▶ _What is needed_
Revise the neural network text between "While backprop dominates" and "logic with learning.", inclusive, changing "random matrices" to "fixed matrices".

▶ _Text_
While backprop dominates deep learning, some are exploring:

* **Hebbian Learning**: Inspired by neuroscience.
* **Feedback Alignment**: Replaces exact weight transposes with random matrices.
* **Neuro-symbolic methods**: Mix logic with learning.

## Implementing From the Scratch

We will build a simple neural network with:
- Input layer: 2 features (e.g., X shape = (N, 2))
- Hidden layer: 3 neurons with ReLU
- Output layer: 2 classes with Softmax
- Loss: Cross-entropy

> Goal: Classify input points into 2 classes


### Forward Pass: Understanding the Math

Let’s define:

* $X \in \mathbb{R}^{N \times D}$: input data
* $y \in \{0,1\}$: true labels
* $W_1 \in \mathbb{R}^{D \times H}$, $b_1 \in \mathbb{R}^{H}$: weights/biases for hidden layer
* $W_2 \in \mathbb{R}^{H \times C}$, $b_2 \in \mathbb{R}^{C}$: weights/biases for output layer

#### Forward equations:

1. **Hidden layer pre-activation**:

   $$
   z_1 = X W_1 + b_1
   $$
2. **Hidden activation (ReLU)**:

   $$
   a_1 = \text{ReLU}(z_1)

▶ _Data excerpts_

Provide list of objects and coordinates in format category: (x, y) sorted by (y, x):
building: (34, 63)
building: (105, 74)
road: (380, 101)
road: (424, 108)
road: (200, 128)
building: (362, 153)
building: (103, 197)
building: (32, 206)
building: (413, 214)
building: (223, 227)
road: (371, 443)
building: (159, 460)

▶ _Output_
While backprop dominates deep learning, some are exploring:

* **Hebbian Learning**: Inspired by neuroscience.
* **Feedback Alignment**: Replaces exact weight transposes with fixed matrices.
* **Neuro-symbolic methods**: Mix logic with learning.